Telecoms giant to plug £7bn pensions deficit
BT rolling out ultra-fast broadband across UK
The company’s existing network now covers three-quarters of the country and said strong demand from all telecoms providers was driving take-up in a competitive market.
BT’s announcement came alongside third quarter figures showing underlying revenue dipped by 2% but a 2% rise in EBITDA following a programme of cost cutting.
Chief executive Gavin Patterson said now was the time to roll out the next phase of broadband technology.
“This quarter we have delivered good growth in profit before tax and strong free cash flow,” he said in a statement.
“Openreach achieved the highest growth in the number of landlines on record. It was also our best ever quarter for fibre broadband net additions. All the major communications providers are responding to the strong market demand for fibre broadband, helping to drive take-up in what is already a very competitive market.
“Our superfast fibre broadband network now covers around three-quarters of the UK. BT has been at the forefront of fibre innovation and investment, from which all communications providers benefit. We aim to keep it that way. So today we’re announcing large-scale pilots this summer of ultrafast broadband with G.fast. We now think we can deploy this technology at scale which will enable us to deliver ultrafast speeds of up to 500Mbps to most of the UK within a decade.”
The company has also agreed a 16 year recovery plan to bridge a £7 billion shortfall in its pension scheme.
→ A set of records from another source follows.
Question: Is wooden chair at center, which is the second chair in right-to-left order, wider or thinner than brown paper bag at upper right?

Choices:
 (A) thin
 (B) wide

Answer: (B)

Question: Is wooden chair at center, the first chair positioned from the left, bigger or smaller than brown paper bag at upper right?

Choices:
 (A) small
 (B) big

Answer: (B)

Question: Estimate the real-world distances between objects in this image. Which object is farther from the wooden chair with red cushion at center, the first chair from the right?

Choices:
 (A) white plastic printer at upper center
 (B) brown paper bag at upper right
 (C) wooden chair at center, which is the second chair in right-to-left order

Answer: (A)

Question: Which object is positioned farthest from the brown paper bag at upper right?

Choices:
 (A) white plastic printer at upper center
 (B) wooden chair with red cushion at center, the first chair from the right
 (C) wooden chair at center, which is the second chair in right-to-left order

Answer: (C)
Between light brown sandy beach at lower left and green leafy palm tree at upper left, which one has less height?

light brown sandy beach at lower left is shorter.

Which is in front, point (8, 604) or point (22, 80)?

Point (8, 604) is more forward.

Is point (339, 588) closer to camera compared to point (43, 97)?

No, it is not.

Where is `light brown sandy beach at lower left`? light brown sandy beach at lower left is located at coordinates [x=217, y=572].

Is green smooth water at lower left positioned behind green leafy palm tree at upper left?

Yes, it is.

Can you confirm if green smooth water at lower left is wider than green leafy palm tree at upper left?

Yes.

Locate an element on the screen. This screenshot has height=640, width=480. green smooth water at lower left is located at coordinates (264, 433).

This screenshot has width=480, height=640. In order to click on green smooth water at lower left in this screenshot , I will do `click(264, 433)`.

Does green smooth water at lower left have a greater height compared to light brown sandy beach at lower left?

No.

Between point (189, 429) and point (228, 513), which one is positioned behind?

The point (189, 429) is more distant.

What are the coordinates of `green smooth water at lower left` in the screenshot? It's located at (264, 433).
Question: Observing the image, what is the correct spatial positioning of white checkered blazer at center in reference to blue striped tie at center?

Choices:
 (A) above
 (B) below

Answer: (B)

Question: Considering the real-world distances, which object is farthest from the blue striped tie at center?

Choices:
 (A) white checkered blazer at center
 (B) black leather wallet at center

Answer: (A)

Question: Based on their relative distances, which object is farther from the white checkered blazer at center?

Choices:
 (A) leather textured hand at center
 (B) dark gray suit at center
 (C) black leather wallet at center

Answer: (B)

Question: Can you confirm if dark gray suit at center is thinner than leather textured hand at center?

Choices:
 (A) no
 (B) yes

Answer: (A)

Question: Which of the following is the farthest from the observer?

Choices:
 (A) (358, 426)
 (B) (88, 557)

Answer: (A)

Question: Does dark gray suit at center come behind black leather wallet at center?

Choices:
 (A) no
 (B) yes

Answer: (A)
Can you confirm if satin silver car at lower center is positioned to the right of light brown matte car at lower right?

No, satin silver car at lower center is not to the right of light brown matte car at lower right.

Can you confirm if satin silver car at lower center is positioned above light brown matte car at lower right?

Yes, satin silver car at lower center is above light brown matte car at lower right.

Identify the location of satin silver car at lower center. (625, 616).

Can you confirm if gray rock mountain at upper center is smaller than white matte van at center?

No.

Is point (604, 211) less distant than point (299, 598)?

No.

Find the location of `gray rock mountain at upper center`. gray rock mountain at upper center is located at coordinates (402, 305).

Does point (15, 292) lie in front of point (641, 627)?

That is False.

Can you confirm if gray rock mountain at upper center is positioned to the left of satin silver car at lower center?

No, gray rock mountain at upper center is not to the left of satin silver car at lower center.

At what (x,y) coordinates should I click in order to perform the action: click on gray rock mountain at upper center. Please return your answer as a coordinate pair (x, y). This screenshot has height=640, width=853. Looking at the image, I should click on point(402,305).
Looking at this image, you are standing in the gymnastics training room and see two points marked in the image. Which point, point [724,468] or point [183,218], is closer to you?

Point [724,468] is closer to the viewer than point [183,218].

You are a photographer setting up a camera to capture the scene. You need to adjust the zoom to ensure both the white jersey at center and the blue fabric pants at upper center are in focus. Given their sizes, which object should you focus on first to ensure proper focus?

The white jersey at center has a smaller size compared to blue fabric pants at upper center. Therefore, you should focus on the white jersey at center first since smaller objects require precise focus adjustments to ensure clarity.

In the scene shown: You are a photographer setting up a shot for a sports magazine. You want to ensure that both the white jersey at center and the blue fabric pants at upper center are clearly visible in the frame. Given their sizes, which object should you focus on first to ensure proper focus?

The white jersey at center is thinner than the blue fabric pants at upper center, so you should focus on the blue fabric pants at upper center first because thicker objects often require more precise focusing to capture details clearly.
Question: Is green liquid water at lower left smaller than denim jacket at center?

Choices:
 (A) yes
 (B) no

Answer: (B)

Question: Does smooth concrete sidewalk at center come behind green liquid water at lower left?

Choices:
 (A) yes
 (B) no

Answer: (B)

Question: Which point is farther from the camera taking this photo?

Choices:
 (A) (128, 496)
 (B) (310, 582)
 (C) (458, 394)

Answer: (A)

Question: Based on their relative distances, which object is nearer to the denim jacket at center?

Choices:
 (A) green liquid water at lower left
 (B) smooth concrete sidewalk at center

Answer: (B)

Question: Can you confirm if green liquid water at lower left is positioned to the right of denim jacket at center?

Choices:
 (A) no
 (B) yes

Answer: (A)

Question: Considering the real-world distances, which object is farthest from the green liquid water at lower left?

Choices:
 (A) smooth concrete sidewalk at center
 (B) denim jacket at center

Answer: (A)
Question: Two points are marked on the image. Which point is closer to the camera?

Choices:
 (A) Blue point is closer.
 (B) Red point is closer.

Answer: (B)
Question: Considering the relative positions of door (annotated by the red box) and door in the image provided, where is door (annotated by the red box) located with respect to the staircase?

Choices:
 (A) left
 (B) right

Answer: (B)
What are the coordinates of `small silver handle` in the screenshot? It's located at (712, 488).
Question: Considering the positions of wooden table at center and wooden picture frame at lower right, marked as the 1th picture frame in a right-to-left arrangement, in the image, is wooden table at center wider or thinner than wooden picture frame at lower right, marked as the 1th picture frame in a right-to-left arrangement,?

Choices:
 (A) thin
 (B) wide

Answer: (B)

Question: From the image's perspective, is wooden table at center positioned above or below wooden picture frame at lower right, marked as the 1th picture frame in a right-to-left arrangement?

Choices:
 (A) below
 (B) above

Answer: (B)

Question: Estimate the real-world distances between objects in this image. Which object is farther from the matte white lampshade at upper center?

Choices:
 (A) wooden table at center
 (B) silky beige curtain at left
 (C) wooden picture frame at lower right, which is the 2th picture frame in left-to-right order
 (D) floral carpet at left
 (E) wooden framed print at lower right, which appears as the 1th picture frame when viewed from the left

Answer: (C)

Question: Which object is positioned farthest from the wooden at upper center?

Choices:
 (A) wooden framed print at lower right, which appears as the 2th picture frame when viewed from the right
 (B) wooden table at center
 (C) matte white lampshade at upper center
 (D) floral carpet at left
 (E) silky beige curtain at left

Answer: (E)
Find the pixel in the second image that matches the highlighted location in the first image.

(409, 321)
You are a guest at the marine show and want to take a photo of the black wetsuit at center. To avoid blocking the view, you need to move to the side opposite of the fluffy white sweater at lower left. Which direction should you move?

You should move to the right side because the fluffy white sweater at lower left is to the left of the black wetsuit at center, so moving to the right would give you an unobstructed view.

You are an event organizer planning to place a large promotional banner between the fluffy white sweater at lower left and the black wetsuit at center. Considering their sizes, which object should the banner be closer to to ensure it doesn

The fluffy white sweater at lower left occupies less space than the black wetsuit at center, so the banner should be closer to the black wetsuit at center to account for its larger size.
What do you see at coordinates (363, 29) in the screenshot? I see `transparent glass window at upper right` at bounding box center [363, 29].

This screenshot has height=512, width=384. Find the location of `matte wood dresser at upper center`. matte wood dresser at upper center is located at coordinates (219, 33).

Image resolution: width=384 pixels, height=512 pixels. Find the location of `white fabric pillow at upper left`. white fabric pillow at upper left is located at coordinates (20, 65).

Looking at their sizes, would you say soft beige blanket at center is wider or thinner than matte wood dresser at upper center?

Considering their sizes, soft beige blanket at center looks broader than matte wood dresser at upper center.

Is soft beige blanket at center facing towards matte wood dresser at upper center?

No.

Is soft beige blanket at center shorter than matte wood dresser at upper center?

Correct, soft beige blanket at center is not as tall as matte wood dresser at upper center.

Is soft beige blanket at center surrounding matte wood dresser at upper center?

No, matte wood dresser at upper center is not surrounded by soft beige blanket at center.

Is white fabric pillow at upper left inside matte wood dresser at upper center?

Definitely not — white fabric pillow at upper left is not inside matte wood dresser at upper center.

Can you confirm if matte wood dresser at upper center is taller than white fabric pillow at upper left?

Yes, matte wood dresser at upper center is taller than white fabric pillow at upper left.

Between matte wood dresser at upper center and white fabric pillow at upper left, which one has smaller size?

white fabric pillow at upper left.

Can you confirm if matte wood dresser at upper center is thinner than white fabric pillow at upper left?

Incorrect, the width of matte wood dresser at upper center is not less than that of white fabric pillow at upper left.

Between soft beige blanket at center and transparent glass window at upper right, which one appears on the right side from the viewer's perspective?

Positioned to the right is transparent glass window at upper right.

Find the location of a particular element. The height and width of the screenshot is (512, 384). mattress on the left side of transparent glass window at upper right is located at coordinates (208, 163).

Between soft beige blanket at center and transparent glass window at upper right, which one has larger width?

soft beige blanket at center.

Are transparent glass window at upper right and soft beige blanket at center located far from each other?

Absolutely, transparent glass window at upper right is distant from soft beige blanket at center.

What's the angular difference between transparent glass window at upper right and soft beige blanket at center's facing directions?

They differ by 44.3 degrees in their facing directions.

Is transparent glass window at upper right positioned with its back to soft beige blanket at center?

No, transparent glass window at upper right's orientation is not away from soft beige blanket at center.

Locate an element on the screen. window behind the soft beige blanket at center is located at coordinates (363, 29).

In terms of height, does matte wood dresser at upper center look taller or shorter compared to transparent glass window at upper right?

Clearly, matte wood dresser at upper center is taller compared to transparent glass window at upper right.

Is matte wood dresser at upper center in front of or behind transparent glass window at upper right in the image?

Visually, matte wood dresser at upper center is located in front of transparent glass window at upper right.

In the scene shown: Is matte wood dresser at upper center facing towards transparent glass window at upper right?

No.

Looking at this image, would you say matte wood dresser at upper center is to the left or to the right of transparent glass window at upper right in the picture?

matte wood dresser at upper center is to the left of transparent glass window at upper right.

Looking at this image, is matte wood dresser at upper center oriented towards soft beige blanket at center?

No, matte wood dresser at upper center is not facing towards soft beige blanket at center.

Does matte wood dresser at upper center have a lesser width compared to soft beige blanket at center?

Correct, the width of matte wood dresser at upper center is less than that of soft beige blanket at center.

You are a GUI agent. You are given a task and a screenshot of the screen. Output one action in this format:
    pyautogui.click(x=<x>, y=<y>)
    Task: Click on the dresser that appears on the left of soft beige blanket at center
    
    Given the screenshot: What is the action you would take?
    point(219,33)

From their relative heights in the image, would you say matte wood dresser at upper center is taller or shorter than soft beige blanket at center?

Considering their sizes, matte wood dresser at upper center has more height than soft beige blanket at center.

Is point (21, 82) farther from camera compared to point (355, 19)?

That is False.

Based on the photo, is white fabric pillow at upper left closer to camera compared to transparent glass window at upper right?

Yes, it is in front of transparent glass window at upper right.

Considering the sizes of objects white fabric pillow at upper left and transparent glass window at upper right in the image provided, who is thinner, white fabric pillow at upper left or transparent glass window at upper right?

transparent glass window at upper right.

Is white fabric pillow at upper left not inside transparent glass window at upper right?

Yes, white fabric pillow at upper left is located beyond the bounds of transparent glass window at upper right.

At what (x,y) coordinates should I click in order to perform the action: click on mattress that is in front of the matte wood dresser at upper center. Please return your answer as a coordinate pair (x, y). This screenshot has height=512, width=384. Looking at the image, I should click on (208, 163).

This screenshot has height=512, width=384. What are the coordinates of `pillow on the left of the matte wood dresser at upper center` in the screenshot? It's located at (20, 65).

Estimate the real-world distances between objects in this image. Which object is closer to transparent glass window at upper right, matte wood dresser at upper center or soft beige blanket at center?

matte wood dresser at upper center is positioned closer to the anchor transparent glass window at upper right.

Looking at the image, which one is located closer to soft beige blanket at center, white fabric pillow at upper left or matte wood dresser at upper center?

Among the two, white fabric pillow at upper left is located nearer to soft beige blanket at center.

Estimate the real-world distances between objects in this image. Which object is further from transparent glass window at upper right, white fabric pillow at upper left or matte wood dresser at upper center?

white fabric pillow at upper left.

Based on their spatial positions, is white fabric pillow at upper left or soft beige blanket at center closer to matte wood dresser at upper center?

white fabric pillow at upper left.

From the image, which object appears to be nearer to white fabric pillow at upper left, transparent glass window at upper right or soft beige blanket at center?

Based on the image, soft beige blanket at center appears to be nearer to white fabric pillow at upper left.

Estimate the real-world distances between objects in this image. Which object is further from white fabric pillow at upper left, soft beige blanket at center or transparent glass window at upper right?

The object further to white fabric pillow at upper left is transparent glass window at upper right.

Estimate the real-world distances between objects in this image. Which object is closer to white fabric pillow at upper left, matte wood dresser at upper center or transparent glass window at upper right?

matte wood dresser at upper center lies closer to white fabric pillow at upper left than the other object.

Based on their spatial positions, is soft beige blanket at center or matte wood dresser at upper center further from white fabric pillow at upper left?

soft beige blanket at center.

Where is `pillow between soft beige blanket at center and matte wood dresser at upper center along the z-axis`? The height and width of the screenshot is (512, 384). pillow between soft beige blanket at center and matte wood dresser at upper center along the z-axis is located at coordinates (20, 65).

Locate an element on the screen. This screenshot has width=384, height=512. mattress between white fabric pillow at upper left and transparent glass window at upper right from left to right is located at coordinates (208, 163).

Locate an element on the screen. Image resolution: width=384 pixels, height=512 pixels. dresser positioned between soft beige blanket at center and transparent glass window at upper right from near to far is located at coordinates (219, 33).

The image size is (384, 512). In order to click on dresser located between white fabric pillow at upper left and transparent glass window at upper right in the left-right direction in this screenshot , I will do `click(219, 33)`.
It will pay £2 billion into the scheme over the next three years, less than it paid over the previous three years. Further payments will follow each year util 2030.
Mr Patterson said it was able to make these payments because of its strong future cash flow generation.
He said good progress was being made towards the acquisition of mobile network EE.
The pensions recovery plan
Over the next three years payments will total £2bn. BT will pay £1.5bn by the end of April 2015 out of existing cash and current investment balances which totalled £2.8bn at 31 December 2014. This will be followed by £250m in each of the years to March 2016 and March 2017.
For the seven years from 2018 to 2024 BT will make payments in line with the 2011 agreement. These will be followed by five annual payments of £495m through to 2029 and a final payment of £289m in 2030.
BT and the Trustee will review the funding of the scheme at the 2017 valuation. If the deficit is lower than the remaining recovery plan, that reduction will be reflected in the new recovery plan.
BT has agreed to continue to provide the Trustee with certain protections as detailed in the notes below. BT has also discussed details of the potential acquisition of EE with the Trustee.
Tony Chanmugam, BT group finance director, said: “This agreement is a good outcome for the Scheme’s 300,000 members and BT. The increase in the deficit from the 2011 valuation reflects the low interest rate environment. We have agreed a 16 year recovery plan reflecting the strength and sustainability of our future cash flow generation.
“We remain focused on our prudent financial policy of investing in our business, reducing net debt, supporting the pension fund and paying progressive dividends.”
Paul Spencer, chairman of the BTPS Trustee, said: “The valuation reflects the economic and market conditions at the valuation date and the improved financial position of BT. The agreement with BT secures an updated funding plan for the Scheme supported by a range of enhanced protections.”